Now, two other aspects to mention and highlight. One must direct or manage two or more employees. And that means two or more full-time employees or their equivalent. So, for example, one full-time and two half-time employees are equivalent to two full-time employees. So, one full-time employee, two half-time employees, that’s the equivalent of two full-time employees. The supervision, in that regard, would be in place and would meet the requirement. Now, in many, many cases, that is a huge issue. And there are a number of cases we have now throughout the country, many on the East and West Coasts, where frankly, looking at the numbers and doing the statistics with respect to the hours allocated to a given manager becomes critical in determining whether, in fact, that manager or executive customarily and regularly supervises and guides and directs two or more full-time employees or their equivalence.

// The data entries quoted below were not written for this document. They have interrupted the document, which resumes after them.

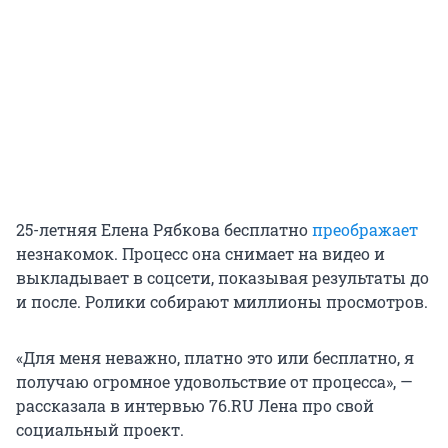
25-летняя Елена Рябкова бесплатно
преображает
незнакомок. Процесс она снимает на видео и
выкладывает в соцсети, показывая результаты до
и после. Ролики собирают миллионы просмотров.
«Для меня неважно, платно это или бесплатно, я
получаю огромное удовольствие от процесса», —
рассказала в интервью 76.RU Лена про свой
социальный проект.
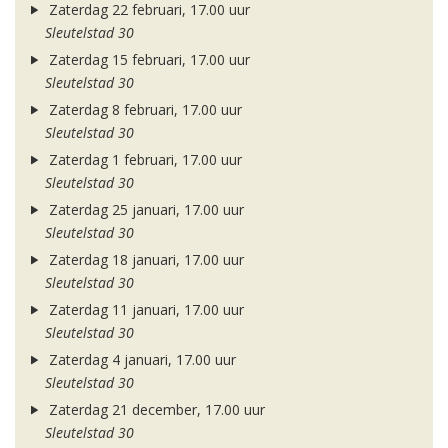
Zaterdag 22 februari, 17.00 uur
Sleutelstad 30
Zaterdag 15 februari, 17.00 uur
Sleutelstad 30
Zaterdag 8 februari, 17.00 uur
Sleutelstad 30
Zaterdag 1 februari, 17.00 uur
Sleutelstad 30
Zaterdag 25 januari, 17.00 uur
Sleutelstad 30
Zaterdag 18 januari, 17.00 uur
Sleutelstad 30
Zaterdag 11 januari, 17.00 uur
Sleutelstad 30
Zaterdag 4 januari, 17.00 uur
Sleutelstad 30
Zaterdag 21 december, 17.00 uur
Sleutelstad 30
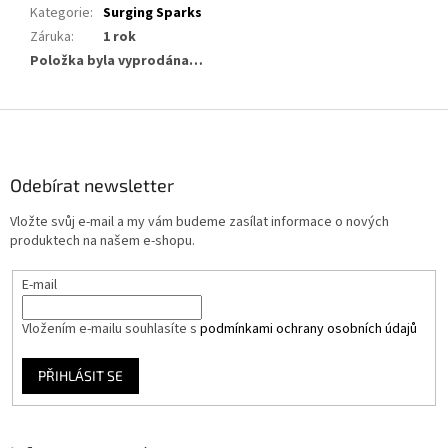
Kategorie
:
Surging Sparks
Záruka
:
1 rok
Položka byla vyprodána…
Z
á
p
a
Odebírat newsletter
t
Vložte svůj e-mail a my vám budeme zasílat informace o nových
í
produktech na našem e-shopu.
E-mail
Vložením e-mailu souhlasíte s
podmínkami ochrany osobních údajů
PŘIHLÁSIT SE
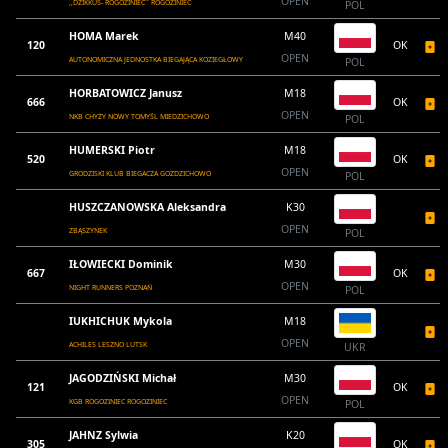
OPEN
,,DZIKKUS- ROGOZINIEC`` ROGOZINIEC
POL
HOMA Marek
M40
120
OK
OPEN
AUTONOMICZNA JEDNOSTKA BIEGAJĄCA KOZIEGŁOWY
POL
HORBATOWICZ Janusz
M18
666
OK
OPEN
NKB CHYŻY NOWY TOMYŚL MIEDZICHOWO
POL
HUMERSKI Piotr
M18
520
OK
OPEN
GRODZISKI KLUB BIEGACZA GOZDZICHOWO
POL
HUSZCZANOWSKA Aleksandra
K30
OPEN
ZBĄSZYNEK
POL
IŁOWIECKI Dominik
M30
667
OK
OPEN
NIGHT RUNNERS POZNAŃ
POL
IUKHICHUK Mykola
M18
OPEN
ACHILES LESZNO LUTSK
UKR
JAGODZIŃSKI Michał
M30
121
OK
OPEN
KGB ROGOZINIEC ROGOZINIEC
POL
JAHNZ Sylwia
K20
305
OK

But what about recommendations, the decision—the ability to make decisions? Well, here we’re told—in the regulations, we’re guided that there must be particular weight to that, which means that those recommendations have more importance, have more substance, are really considered in a way that would make one meaningfully a participant in the decision-making process. Of course, if the manager or executive makes the decision themselves, so be it. That certainly would meet that standard. But to be given particular weight, to consider what a person has to say in a meaningful way, that would justify it as well.

Now, there are many distinctions here with respect to how about if you have several managers and a number of associates who are employees and how does that work in the sense of two or more equivalent employees? And frankly, that’s where the facts of a particular situation come into play. That’s where questions, for example, about concurrent duties. So we see in 29 CFR 541.106, some detail about concurrent duties, and in pertinent part it notes that concurrent performance of the exempt and non-exempt work does not disqualify an employee from the Executive Exemption, if the requirements are otherwise met.

That’s an area we’ll save for another occasion, because this whole question of how much time do you spend as a manager—how much time do you spend doing ordinary work—that becomes a factual focus in so many cases where a jury is asked to determine: was the primary duty truly executive/management functions, or was this person an ordinary employee who happened to have a few managerial duties?

We’ll save for another occasion the focus on state laws and how much certain state laws, most prominently California, look at the percentage of time spent in management responsibilities. But under the Fair Labor Standards Act—under the federal law—we’re speaking about primary duty, the primary duty, the principal duty, is one of management and supervising two or more employees.

Well, thanks so much for this time. Very, very interesting as we delve in it together. And we will conclude with an understanding of how challenging these laws are to apply in a given factual context. A law passed in 1938 and, frankly, not revised or amended all that much with respect to these fundamental considerations.